On the frustrating side, there is much overlap between Ehrmann's two anthologies--in fact, I ended up buying them both because it was too much trouble to compare the tables of contents to see which volume included more non-New Testament works. Also somewhat disappointing was the fact that there are no bibliographic references to the supplied texts (each chapter introduction concludes with a short list of general topic books "For Further Reading"). I would, at least, like to know if there are other respected translations or commentaries in print on any of these texts. Another oddity: The Didache is split into three parts and presented out of sequence (with the document's brief chapter 6 being omitted altogether). This is not inappropriate, considering that Ehrmann has arranged his texts topically so readers can read significant key documents in relation to one another (such as, The Structure of Early Christianity [Did ch 11-15]; The Development of the Liturgy [Did 7-10]; Leading the Upright Life [Did 1-5]).
This is a nice, handy collection of key texts that I'm sure I'll return to over and over, especially as I read other books about the beginnings of the early Church.
First Steps in Christian Beginnings May 30, 2000
Though the Church in the Second and Third Centuries is a "Dark Age" in the minds of most Christians, the darkness is not due to lack of data. The 19th Century series "The Ante-Nicene Fathers" runs to 5,000-some large pages in small type - and it was not complete even in its own day. Subsequent discoveries, most notably the Nag Hammadi library of Gnostic-Christian literature, have added much to our knowledge or, oftentimes, to our perplexity.

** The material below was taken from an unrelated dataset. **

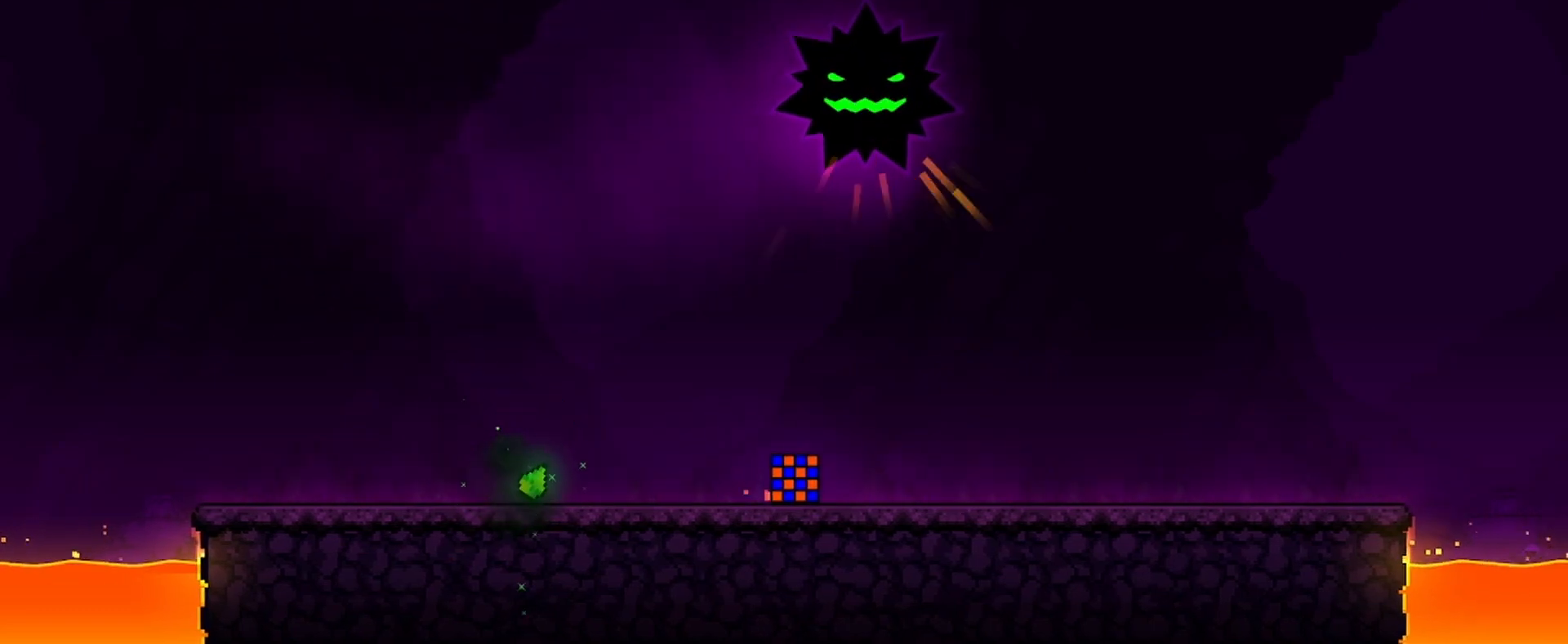
{"keys": [], "mouse": [], "events": [[300, "a", "down"], [467, "a", "up"]]}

Professor Ehrman's selection of readings gives an overview of this vast forest. He has selected 76 works, mostly self-contained excerpts, though a few are complete. In addition to familiar items that cannot be omitted from such a collection (e. g., the Epistle to Diognetos, large parts of the Epistles of St. Ignatios, and selections from Justin Martyr, Tertullian and Origen), we are given much that later generations found heretical, dubious or silly: apocryphal Scriptures, esoteric Gnostic speculation and writings by Christians who refused to recognize any separation between their faith and Judaism. The texts are arranged thematically (e. g., "The Attack on Christianity: Persecution and Martyrdom in the Early Church", "Anti-Judaic Polemic", "The Development of the Liturgy") in such a way that neighboring pieces illuminate one another.
The translations have all appeared in print before, and the editor deserves credit for choosing clear, readable versions. His introductions, while well-suited to the intended audience, are open to criticism. On the positive side, they are judicious and nonpartisan, avoiding (except on the topic of the ministry of women in the early Church, where no mainstream modernist can afford to be completely candid) speculation beyond the evidence. On the negative, they are so judicious that the untutored reader is left unaware of controversies that have a major impact on the meaning of the texts. To take a significant instance, Prof. Ehrman blandly states that "most scholars" date the manual of Church discipline known as the "Didache" to c. 100 A.D. True enough, but some date it much earlier and some much later, and its value as evidence depends crucially on the time and place from which it came.
All in all, for anyone who would like to know more about pre-Nicene Church history, this volume is, if not the last word, a useful and interesting preface.